Unidentified flying objects (UFOs), the ones that supposedly enter our stratosphere and bear aliens to Earth, have never stood up to scientific scrutiny.

“I would be very surprised if we were the only intelligent life as we know it in the universe,” says Spagna. “I would also be surprised if we had been visited.”

He talks about stratosphere balloons over the Black Hills of South Dakota that were mistaken decades ago for flying saucers. He mentions how the entire Pacific fleet during World War II had its guns trained on Venus rising. They mistook it and its reflections for enemy spacecraft, terrestrial in origin–in this case, Japanese.

“And ten to twenty times a year comets or meteors a few hundred yards wide hit the Earth’s atmosphere and vaporize,” he says. “It looks like a ten to twenty megaton charge. These are the sorts of things mistaken for extraterrestrial aircraft.”

George understands the human need to create these myths about natural phenomena. “If you don’t understand something you tend to ascribe it to the thing you understand least,” he says.

None of this, though, rules out the very real possibility that life exists elsewhere in the universe. George mentions one of  a number of projects devoted to the search for extraterrestrial life. “They have fourteen unexplained radio signals, but the signals haven’t been replicated,” he says. “But a diligent search of the radio spectrum may uncover the existence of life elsewhere.”

Discovery of this sort would have tremendous implications for humanity. “The religious repercussions would be obvious,” he says. Fundamentalists would probably have the hardest time accepting this, as some believe that we are made in God’s physical image.

“What does it mean to be made in God’s image?” asks George. “That probably applies to our spirits, our souls.” And if that’s the case, then the temporal body is nothing more than a convenient shell and the universe may contain many different races of creatures, different in appearance, yet all made in God’s likeness.

Galaxies are definitely populated with molecular clouds that contain gas and dust, silica and graphite and other cosmic debris. These nebulae cool like massive hot air balloons. And once they reach a certain mass, self-gravitation causes the components to free fall into a center until the entire mass ignites. “It’s nuclear ignition,” George says. And that’s the way stars are born. “They then evolve, go through structural changes,” George explains. “For instance, our own Sun will one day become a red giant and eventually, toward the end of its life, a white dwarf.”

Stars, their formation and evolution, has been George’s central focus in astrophysics for some time now. But he admits that his curiosity is piqued by virtually everything in the universe. “I don’t know if there’s one single astronomical phenomenon that doesn’t interest me,” he says.

He briefly removes his glasses, guides them back up the bridge of his nose. “When I was a kid I was fascinated by rocketry and space travel and the notion of an artificial satellite,” he says. 

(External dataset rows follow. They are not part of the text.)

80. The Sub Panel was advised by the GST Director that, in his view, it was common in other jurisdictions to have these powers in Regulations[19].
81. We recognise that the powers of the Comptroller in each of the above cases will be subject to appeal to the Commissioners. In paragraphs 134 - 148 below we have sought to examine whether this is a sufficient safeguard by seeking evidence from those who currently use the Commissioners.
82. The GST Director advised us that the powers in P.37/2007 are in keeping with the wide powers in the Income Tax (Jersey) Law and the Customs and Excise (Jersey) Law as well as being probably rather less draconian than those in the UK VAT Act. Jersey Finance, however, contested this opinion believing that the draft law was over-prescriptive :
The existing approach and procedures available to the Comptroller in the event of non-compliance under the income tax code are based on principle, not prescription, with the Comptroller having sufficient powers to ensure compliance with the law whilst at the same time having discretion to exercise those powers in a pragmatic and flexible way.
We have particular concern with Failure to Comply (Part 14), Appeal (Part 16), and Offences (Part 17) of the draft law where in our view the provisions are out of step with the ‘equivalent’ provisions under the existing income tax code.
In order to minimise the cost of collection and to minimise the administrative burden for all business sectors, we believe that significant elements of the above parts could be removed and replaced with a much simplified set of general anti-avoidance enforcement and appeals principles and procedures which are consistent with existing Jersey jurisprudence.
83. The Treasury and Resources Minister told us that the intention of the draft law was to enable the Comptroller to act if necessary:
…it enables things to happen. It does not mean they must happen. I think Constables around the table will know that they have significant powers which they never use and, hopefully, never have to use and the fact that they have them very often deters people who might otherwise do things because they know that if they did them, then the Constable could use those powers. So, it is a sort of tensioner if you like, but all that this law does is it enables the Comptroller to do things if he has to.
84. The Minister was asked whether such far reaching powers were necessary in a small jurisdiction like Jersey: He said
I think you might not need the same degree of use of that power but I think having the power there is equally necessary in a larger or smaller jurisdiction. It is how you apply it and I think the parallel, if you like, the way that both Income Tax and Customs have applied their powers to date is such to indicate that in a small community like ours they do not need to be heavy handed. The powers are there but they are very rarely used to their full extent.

Born at the dawn of the Space Age, George remembers when Sputnik was launched. “And, of course, I remember Apollo 11,” he says. “As I got older, planetary astronomy fascinated me. I read a lot of books, science and science fiction. I’m somewhat enamored of books as you can see,” he adds, gesturing toward a wall of book-lined shelves. “Now, as I said, I’m primarily interested in star formation. That and radiation transport.” A fundamental problem for astronomers of all times has been conducting experiments. You can’t simply reach an elongated arm into the heart of a distant star and bring it home to perform experiments on it in a laboratory. “What we know of stars is from radiation transport,” says George. “I capture and interrogate photons. Analysis of electromagnetic radiation is all we ever get. We can determine the direction it travels from, the energy level, distribution of energy at the source. But that’s all. It’s very humbling. It is planar observation of a three-dimensional space.”

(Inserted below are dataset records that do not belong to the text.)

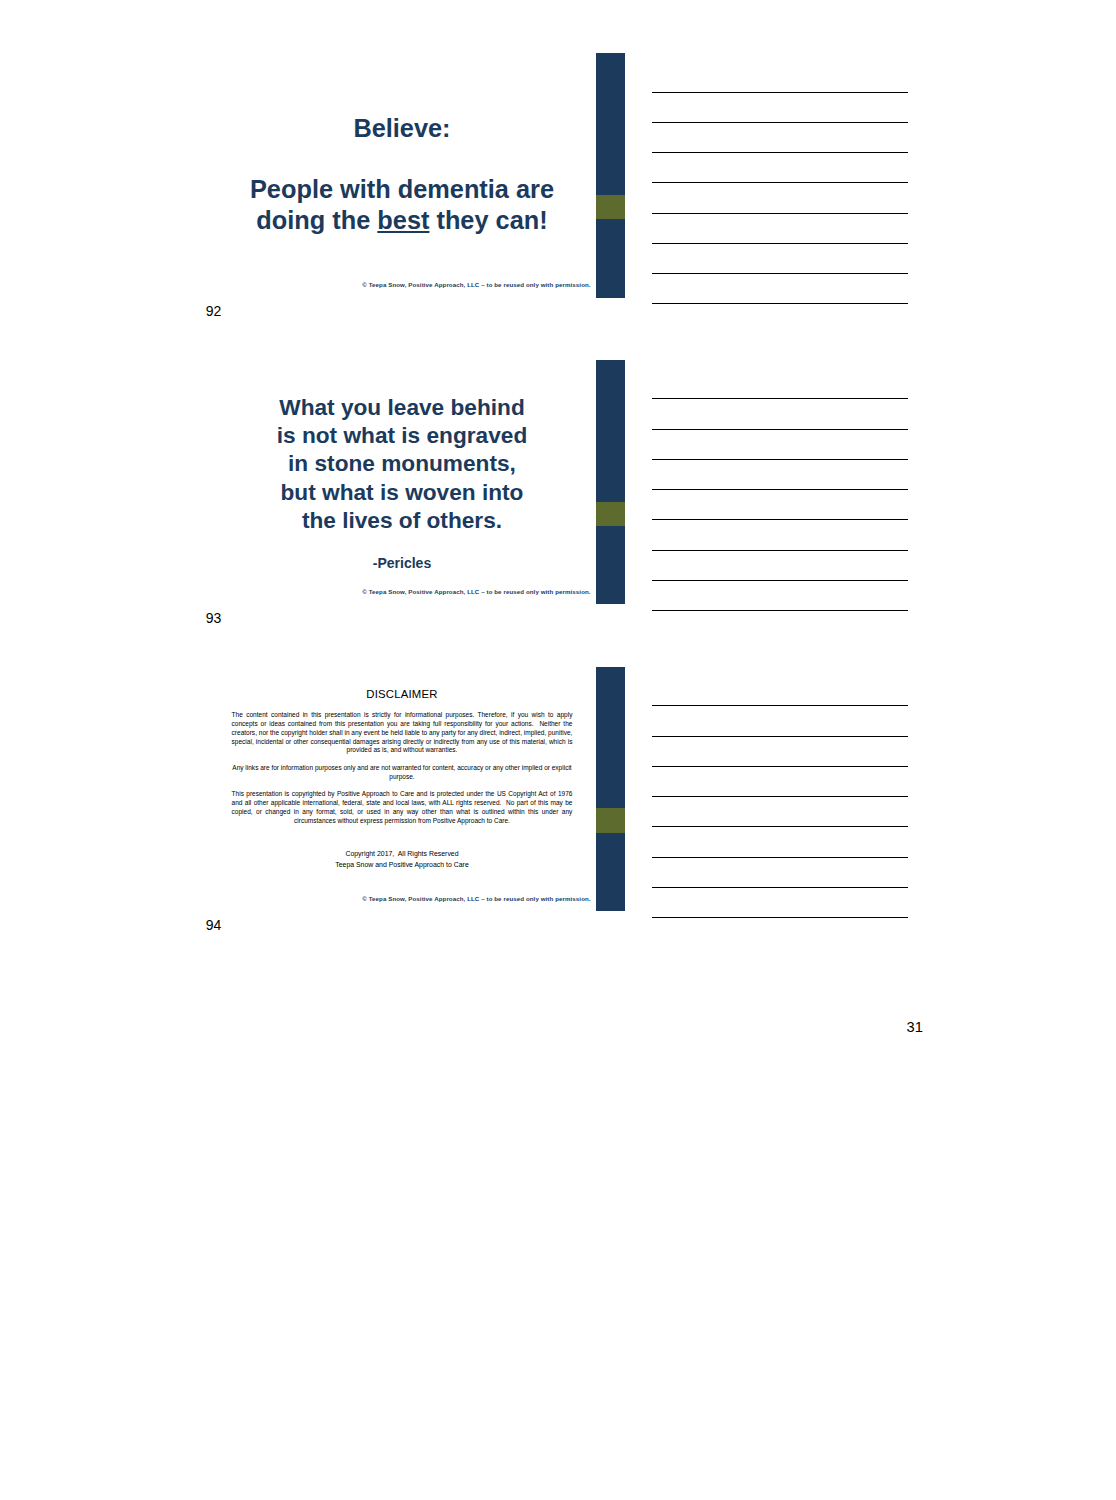Believe:
People with dementia are doing the best they can!
© Teepa Snow, Positive Approach, LLC – to be reused only with permission.
92
What you leave behind
is not what is engraved
in stone monuments,
but what is woven into
the lives of others.
-Pericles
© Teepa Snow, Positive Approach, LLC – to be reused only with permission.
93
DISCLAIMER
The content contained in this presentation is strictly for informational purposes. Therefore, if you wish to apply concepts or ideas contained from this presentation you are taking full responsibility for your actions. Neither the creators, nor the copyright holder shall in any event be held liable to any party for any direct, indirect, implied, punitive, special, incidental or other consequential damages arising directly or indirectly from any use of this material, which is provided as is, and without warranties.
Any links are for information purposes only and are not warranted for content, accuracy or any other implied or explicit purpose.
This presentation is copyrighted by Positive Approach to Care and is protected under the US Copyright Act of 1976 and all other applicable international, federal, state and local laws, with ALL rights reserved. No part of this may be copied, or changed in any format, sold, or used in any way other than what is outlined within this under any circumstances without express permission from Positive Approach to Care.
Copyright 2017, All Rights Reserved
Teepa Snow and Positive Approach to Care
© Teepa Snow, Positive Approach, LLC – to be reused only with permission.
94
31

From Telescope to Computer

“Primarily,” continues George, “I’m a theorist, not an observer.” Even though he is director of Keeble Observatory, he spends little time looking out at the observable universe through an eyepiece. He does his work on computers and within the solitude of his own skull where he formulates theories or creates methods for challenging those already widely accepted. But the majority of his time these days is spent either teaching or in administering his other academic duties. As well as heading up the observatory. George is also faculty representative to the president’s cabinet and chairman of the physics department. Recently, he also agreed to coordinate Randolph-Macon’s interdisciplinary studies program. “I’m less of a contributing scientist than a teacher,” says George. “But I have to keep current in order to justify my teaching. And I really do enjoy the teaching. There’s something very gratifying in having a student come back after a couple of years to thank me for teaching.”

He remembers that he was finishing up his doctoral thesis at Rensselaer Polytechnic Institute in Troy, New York, his thesis advisor wanted him to do post-doctorate work. “But I told him I was too old, that I’ve put my family through too many years of school,” George says.

So he settled in at Randolph-Macon College and created quite a physics department there which now offers a minor in astrophysics. But there’s something lacking in college education today, according to George.

“I would like to send out a plea for the return of the Renaissance man or woman,” he says. “Things have become too departmentalized, too focused. It’s all made dry and technical. I have argued that there is a need to sciencize the humanists, not to humanize the scientists. I’ve gone to more symphonic performances than humanists have been to physics lectures. Science somehow got demonized. It became a necessary evil in some minds. People weren’t interested in the science. All they wanted was a technological fix.”

When people tell George they’re no good in science or math, he looks shocked, amazed and then says, “And they’re going to let you vote?”
People everywhere need to learn enough so they can make their own decisions,” he says. “So-called authorities sometimes twist science to make it work for their cause. People need to understand the basics of science.”

He pauses for a moment and then mentions Albert Einstein. “He challenged the paradigms, while maintaining his integrity,” says George, genuinely in awe. “As amazing as he was, he could never buy quantum mechanics. The volume of what he published about Brownian motion, photoelectric effect and electrodynamics in 1905, would have been a career. He was , in so many ways, the first modern physicist, but also the last of the classical physicists.”

He weaves the fingers of his hands together, slowly, thoughtfully. “If I could do one thing in my life,” says George Spagna, “I would like to describe the universe as a single entity.”